Jakarta, Aktual.co — Guru Besar Fakultas Hukum Universitas Padjajaran Romli Atmasasmita dihadirkan sebagai saksi ahli oleh tim kuasa hukum Budi Gunawan (BG) dalam persidangan praperadilan di Pengadilan Negeri Jakarta Selatan, Rabu (11/2).
Salah satu kuasa hukum BG,‎ Maqdir Ismail mencerar Romli mencecar Romli seputar kesahihan kebijakan KPK dalam memutuskan penanganan perkara dalam kondisi pimpinan yang tidak lengkap, yakni kurang dari lima orang sesuai Undang-Undang Nomor 30 Tahun 2002 tentang KPK.
Maqdir mempertanyakan, kenapa dalam satu pasal UU itu mengatur pimpinan KPK terdiri dari lima orang dan kebijakannya harus berdasarkan keputusan kolektif kolegial.
“Pimpinan KPK harus lima orang, supaya tidak terjadi kongkalikong dalam penetapan suatu kebijakan. Pertimbangan oleh dua atau tiga orang, tidak lebih baik dari pertimbangan oleh lima orang. Itulah yang menjadi pertimbangan kami dahulu,” jawab Romli.
Romli menjelaskan, tindak pidana korupsi merupakan kejahatan luar biasa, maka dari itu penanganannya juga dengan pertimbangan yang luar biasa pula. Dalam menangani perkara KPK mengenal SP3 (Surat Perintah Penghentian Penyidikan).
“Di KPK tidak ada SP3, karena hal itu bisa berpotensi pimpinan KPK melakukan penyalahgunaan wewenang,” ‎ujarnya.
Maqdir juga menanyakan, apakah keputusan pimpinan KPK sah saat pengambilan keputusan itu kurang dari lima orang. Romli menjawab, ‎hal itu tidak dibenarkan secara undang-undang.

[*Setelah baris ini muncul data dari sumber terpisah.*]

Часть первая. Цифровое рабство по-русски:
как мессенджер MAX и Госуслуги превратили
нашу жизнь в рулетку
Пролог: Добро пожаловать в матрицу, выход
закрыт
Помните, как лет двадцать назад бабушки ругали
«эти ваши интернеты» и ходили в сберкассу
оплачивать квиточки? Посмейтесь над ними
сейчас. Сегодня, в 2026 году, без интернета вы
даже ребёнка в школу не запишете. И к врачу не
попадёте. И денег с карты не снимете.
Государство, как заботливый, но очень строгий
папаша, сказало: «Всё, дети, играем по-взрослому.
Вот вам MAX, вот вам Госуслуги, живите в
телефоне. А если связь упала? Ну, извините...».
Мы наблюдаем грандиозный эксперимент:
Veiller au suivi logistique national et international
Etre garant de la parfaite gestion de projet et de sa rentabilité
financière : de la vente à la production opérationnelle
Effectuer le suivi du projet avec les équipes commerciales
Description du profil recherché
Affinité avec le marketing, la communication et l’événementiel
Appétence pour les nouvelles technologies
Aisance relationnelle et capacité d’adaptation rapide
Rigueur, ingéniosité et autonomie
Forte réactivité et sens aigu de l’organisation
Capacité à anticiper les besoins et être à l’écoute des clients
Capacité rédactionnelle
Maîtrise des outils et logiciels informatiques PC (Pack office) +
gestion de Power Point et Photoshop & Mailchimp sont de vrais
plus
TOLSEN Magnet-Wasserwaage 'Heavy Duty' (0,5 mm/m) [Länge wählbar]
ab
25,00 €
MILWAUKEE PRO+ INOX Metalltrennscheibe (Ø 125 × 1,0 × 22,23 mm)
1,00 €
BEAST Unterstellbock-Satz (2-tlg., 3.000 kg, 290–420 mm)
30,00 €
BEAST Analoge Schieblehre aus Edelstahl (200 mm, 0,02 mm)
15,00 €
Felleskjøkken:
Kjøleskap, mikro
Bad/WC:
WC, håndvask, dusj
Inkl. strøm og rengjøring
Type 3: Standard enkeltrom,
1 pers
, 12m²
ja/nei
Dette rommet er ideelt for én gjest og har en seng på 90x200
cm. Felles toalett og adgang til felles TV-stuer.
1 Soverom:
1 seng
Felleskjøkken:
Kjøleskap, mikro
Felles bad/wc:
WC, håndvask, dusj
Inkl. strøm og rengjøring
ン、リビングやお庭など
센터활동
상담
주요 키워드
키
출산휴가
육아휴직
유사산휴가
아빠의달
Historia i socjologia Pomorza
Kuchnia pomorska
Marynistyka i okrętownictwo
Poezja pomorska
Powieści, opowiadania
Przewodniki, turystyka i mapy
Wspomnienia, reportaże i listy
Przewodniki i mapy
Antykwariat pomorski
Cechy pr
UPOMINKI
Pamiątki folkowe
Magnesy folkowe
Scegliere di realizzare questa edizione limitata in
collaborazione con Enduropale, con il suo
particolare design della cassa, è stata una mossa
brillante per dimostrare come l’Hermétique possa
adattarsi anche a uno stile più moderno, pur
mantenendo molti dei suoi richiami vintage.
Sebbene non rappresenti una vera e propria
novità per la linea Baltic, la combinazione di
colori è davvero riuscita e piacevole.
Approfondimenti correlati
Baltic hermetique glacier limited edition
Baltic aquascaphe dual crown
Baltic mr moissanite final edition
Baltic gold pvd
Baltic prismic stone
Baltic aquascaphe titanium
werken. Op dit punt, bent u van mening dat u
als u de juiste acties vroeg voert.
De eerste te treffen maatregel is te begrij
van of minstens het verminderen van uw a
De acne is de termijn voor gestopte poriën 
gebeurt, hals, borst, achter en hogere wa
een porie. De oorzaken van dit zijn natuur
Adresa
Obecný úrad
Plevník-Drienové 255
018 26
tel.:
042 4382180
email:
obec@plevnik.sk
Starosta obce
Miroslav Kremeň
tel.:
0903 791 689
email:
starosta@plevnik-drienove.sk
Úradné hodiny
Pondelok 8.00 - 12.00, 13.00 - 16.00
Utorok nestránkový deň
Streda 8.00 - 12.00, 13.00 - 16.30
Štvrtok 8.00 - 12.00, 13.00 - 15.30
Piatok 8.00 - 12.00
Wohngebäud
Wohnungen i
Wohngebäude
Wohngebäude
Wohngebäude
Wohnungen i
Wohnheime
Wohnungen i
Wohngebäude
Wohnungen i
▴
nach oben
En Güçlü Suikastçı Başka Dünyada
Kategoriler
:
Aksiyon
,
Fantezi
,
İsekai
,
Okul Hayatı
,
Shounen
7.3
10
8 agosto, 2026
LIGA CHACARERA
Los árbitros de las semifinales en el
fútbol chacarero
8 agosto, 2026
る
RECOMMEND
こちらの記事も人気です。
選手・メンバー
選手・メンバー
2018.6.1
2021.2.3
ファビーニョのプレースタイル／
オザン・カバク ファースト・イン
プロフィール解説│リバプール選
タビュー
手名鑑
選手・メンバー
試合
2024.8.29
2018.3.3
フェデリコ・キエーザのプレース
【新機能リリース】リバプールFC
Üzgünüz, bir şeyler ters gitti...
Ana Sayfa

“Sesuai asas kepastian hukum, itu sama sekali tidak dibenarkan,” ujar Romly.
Menurut Romli, ketika pimpinan KPK kurang dari lima orang, pimpinan KPK yang tersisa harus mengirimkan surat kepada presiden untuk segera menentukan penggantinya.‎ 
“Seharusnya pimpinan KPK yang tersisa mengajukan calon pengganti kekosongan itu kepada Presiden,” terangnya.